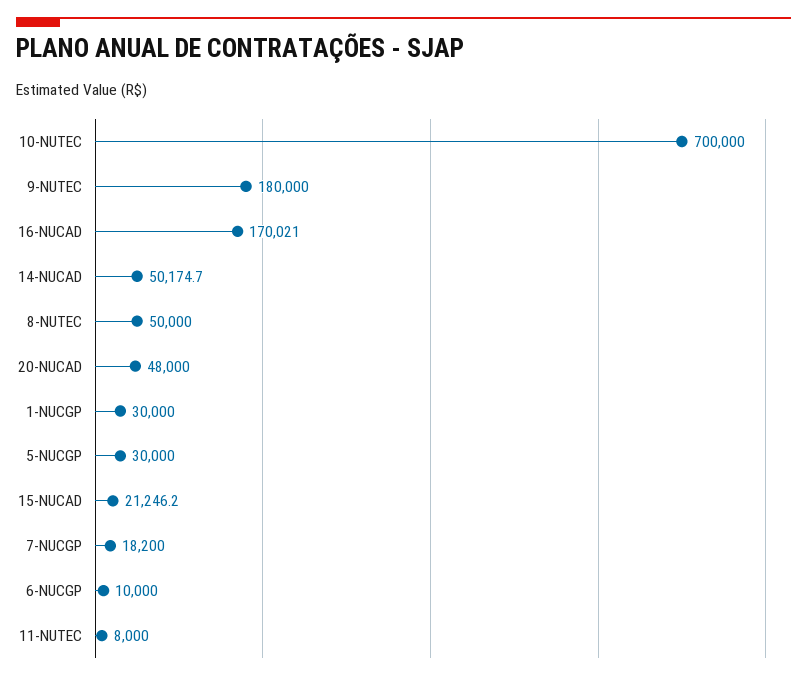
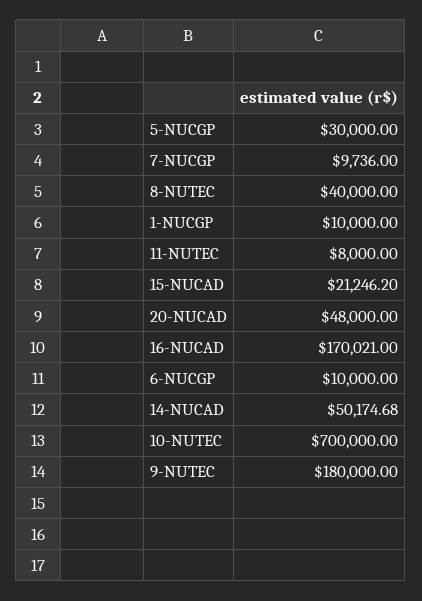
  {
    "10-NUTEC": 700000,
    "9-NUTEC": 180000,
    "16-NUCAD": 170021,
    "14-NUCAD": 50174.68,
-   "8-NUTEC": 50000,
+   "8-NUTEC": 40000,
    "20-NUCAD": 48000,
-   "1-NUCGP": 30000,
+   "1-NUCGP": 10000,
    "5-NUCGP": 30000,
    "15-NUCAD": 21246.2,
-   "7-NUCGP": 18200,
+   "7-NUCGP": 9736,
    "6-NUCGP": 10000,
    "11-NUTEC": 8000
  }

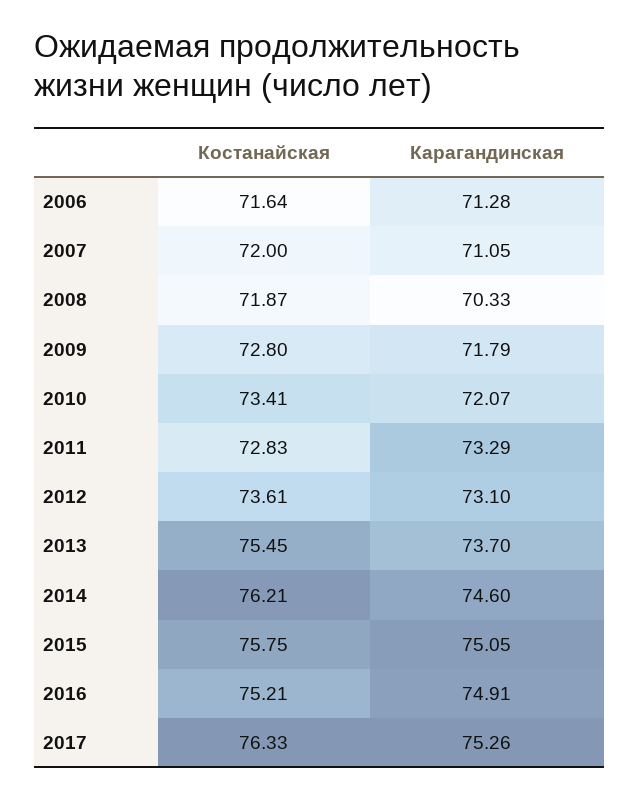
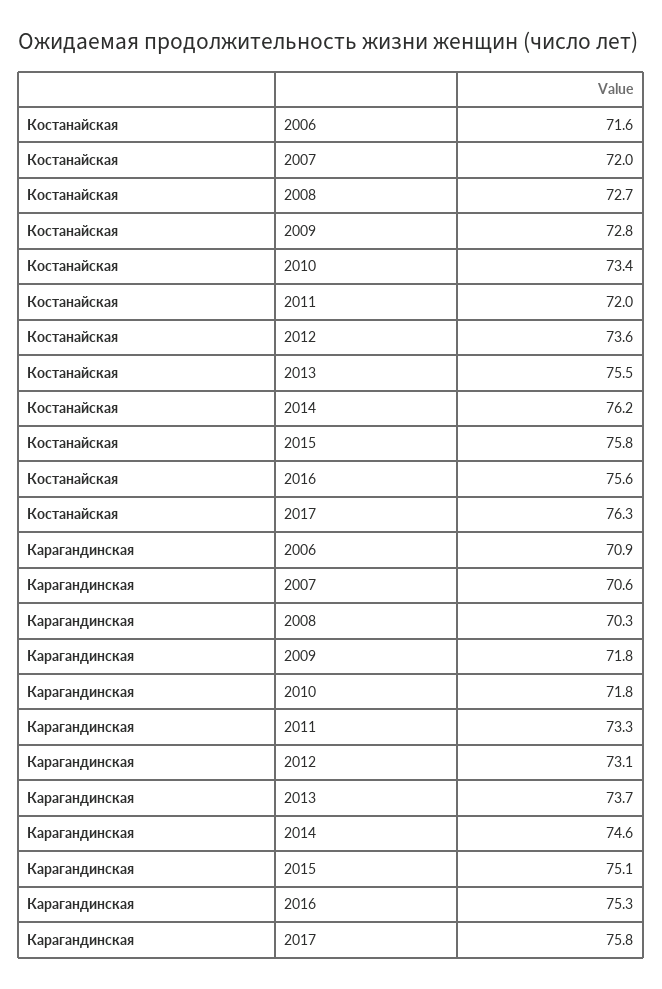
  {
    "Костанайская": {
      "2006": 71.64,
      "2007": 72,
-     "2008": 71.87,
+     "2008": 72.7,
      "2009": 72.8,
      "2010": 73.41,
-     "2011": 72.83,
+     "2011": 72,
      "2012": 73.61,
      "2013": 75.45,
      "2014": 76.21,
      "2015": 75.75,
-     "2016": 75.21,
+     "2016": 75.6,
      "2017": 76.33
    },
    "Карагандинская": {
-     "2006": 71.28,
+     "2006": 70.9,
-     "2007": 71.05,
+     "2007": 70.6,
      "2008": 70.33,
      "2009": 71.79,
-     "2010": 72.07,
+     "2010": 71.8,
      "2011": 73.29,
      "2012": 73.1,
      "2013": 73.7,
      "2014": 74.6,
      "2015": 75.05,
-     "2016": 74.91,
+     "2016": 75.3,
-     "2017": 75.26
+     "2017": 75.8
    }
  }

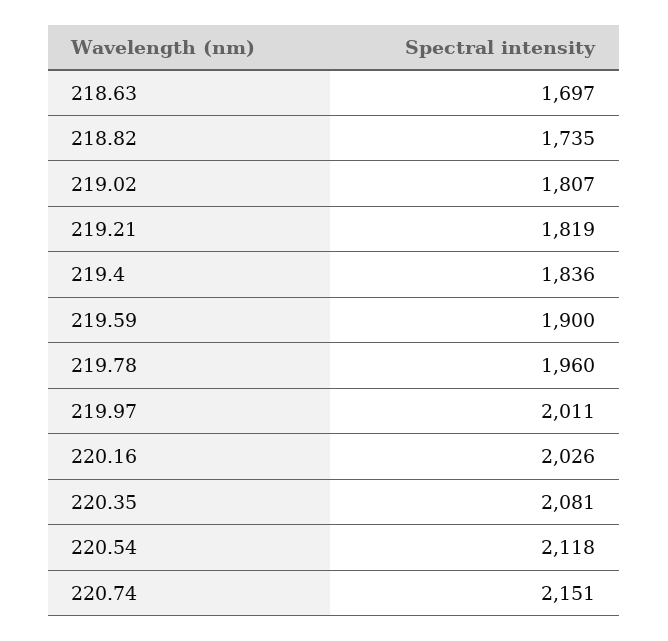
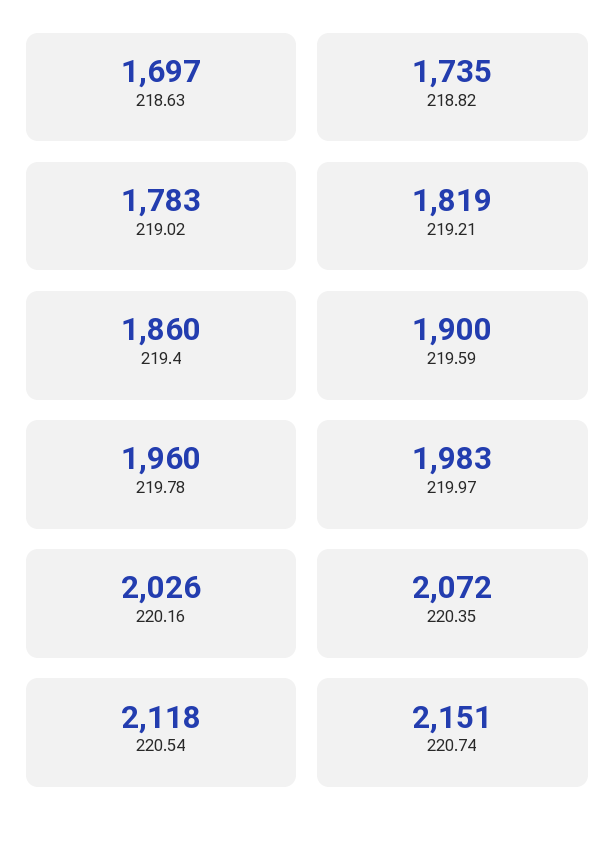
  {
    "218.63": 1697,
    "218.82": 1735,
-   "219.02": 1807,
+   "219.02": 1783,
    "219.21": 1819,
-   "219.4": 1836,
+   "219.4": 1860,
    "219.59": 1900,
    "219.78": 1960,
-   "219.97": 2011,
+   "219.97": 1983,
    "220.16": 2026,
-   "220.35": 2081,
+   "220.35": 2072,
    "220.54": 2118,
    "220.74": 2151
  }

—————

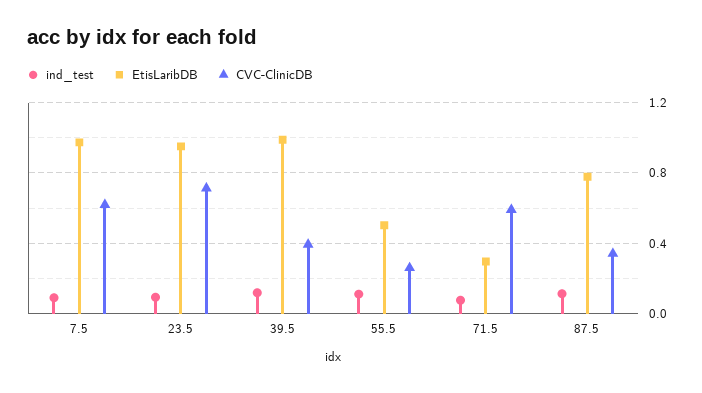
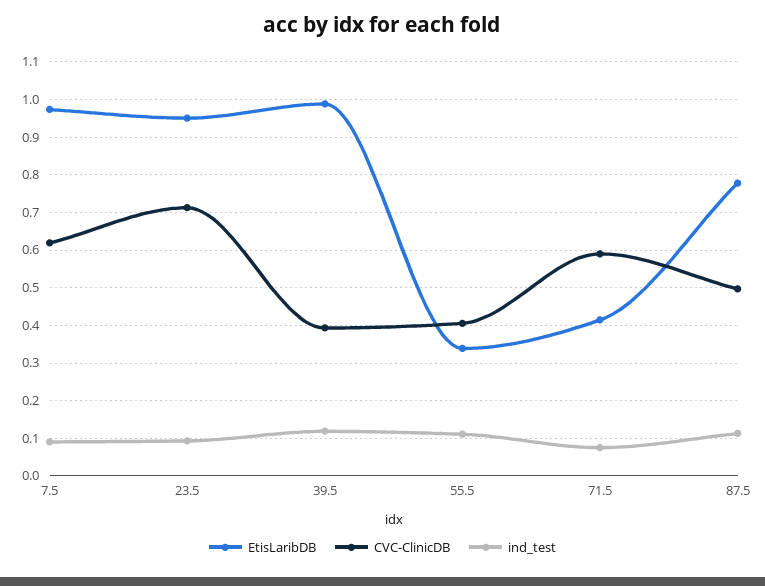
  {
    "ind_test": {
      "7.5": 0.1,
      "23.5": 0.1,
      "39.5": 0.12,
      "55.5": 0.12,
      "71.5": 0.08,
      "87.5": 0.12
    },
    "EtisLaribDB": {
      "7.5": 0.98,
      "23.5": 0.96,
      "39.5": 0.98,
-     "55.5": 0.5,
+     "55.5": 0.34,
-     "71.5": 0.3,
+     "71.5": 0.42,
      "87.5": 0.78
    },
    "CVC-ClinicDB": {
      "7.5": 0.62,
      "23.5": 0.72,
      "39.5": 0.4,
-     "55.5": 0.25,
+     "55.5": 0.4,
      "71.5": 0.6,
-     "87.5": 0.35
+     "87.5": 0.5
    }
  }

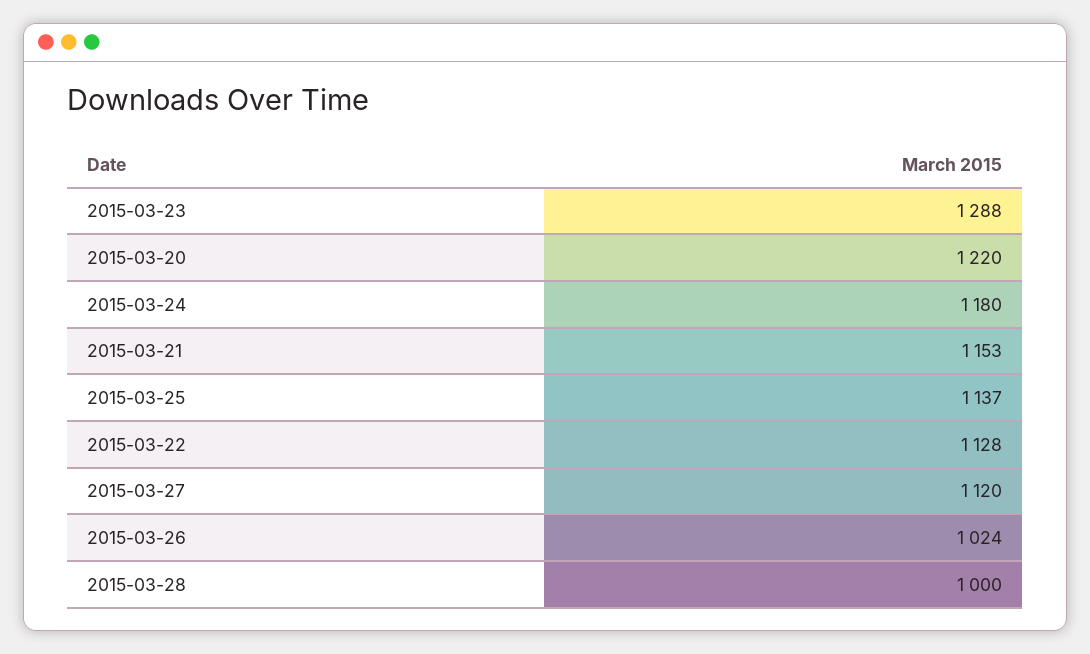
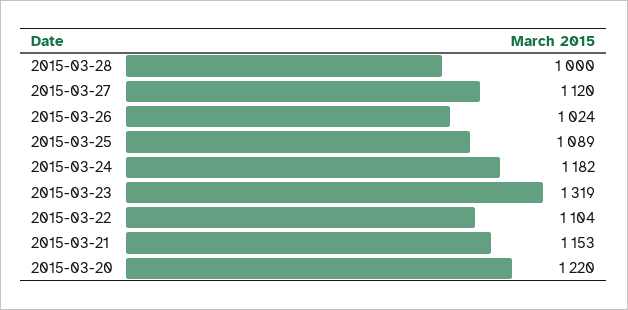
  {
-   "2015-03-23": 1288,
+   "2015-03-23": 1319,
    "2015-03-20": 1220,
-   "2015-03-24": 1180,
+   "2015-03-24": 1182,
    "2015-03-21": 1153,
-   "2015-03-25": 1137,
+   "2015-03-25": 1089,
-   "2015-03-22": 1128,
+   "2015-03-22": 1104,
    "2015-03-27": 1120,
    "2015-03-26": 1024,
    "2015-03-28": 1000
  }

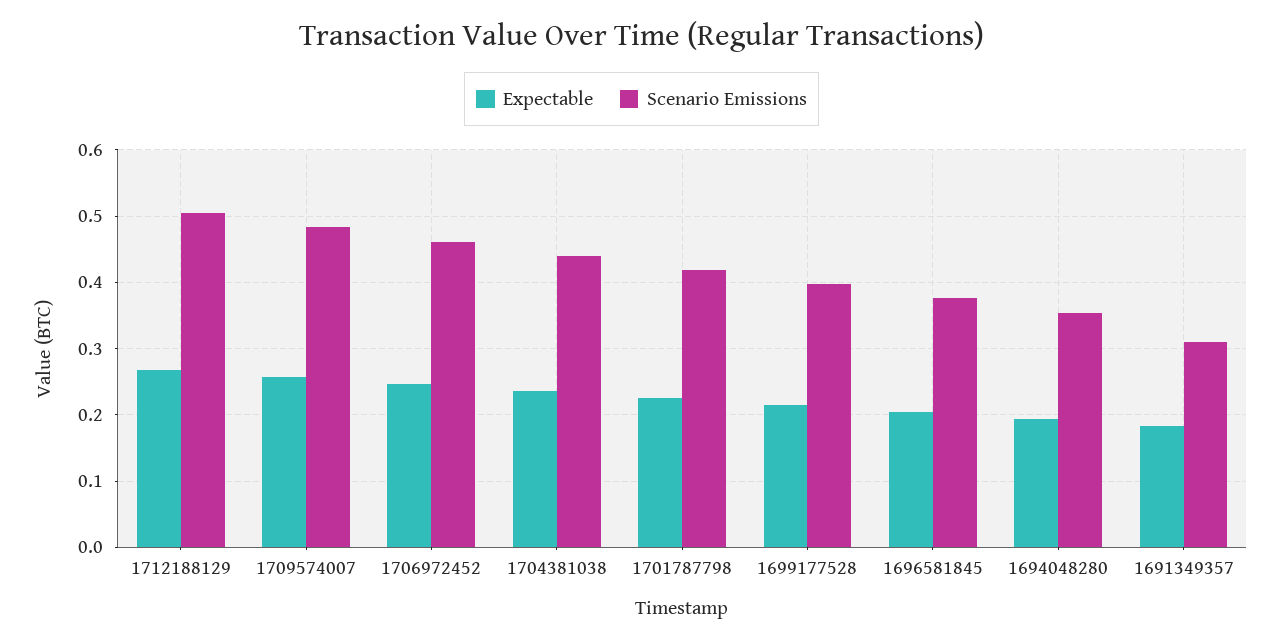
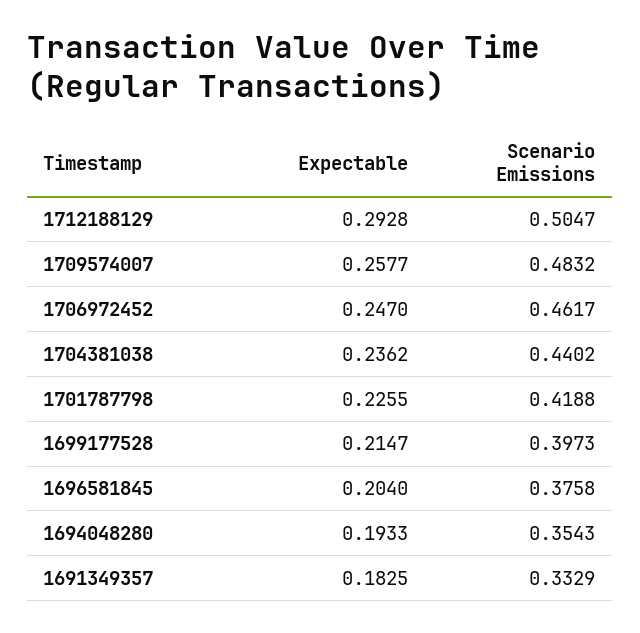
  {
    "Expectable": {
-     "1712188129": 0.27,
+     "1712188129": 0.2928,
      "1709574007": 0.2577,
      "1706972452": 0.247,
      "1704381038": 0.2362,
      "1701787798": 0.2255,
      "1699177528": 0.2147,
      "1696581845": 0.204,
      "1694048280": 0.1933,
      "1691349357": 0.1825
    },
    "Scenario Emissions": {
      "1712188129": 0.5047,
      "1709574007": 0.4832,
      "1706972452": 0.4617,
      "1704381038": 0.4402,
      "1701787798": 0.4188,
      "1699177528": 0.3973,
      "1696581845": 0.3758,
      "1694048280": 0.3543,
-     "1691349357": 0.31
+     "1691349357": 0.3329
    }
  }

—————

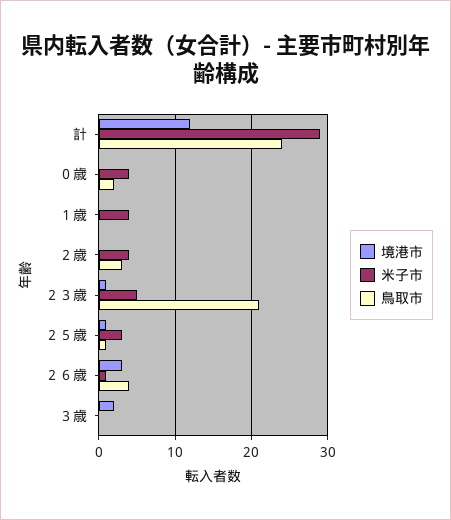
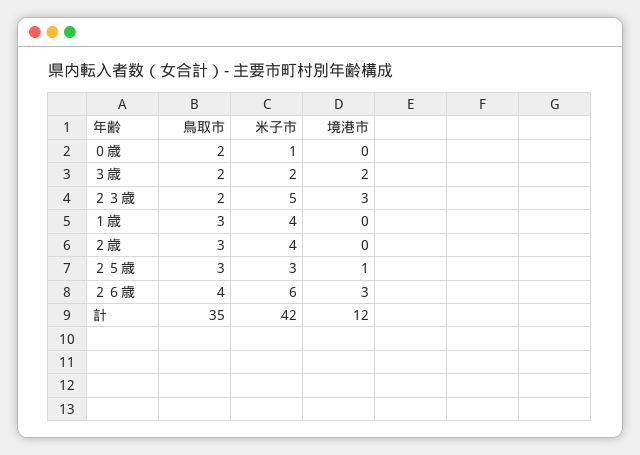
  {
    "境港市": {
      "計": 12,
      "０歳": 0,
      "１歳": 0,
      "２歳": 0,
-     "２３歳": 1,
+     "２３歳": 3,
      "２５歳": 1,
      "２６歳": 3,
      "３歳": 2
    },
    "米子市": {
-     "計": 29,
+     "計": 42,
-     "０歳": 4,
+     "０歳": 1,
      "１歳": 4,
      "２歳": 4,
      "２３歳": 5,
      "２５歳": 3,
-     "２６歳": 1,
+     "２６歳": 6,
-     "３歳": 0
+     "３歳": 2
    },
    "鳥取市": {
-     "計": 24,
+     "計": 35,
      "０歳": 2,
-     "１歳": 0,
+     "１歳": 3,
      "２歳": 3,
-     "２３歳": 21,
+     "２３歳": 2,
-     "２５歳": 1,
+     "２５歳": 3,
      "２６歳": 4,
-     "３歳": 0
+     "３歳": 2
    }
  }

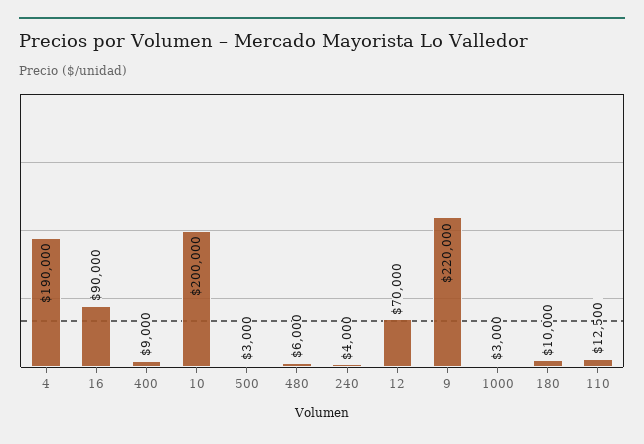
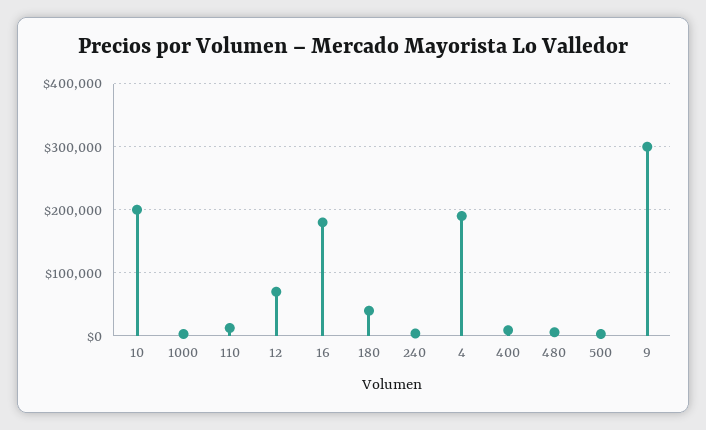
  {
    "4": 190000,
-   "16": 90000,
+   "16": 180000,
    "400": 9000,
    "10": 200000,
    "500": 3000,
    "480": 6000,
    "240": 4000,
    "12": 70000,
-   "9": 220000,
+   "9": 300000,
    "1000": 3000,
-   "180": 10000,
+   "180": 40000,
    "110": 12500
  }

—————

▸ Task details: Copy each line of the material where "NUTEC" is found.

▸ Response:
    "10-NUTEC": 700000,
    "9-NUTEC": 180000,
-   "8-NUTEC": 50000,
+   "8-NUTEC": 40000,
    "11-NUTEC": 8000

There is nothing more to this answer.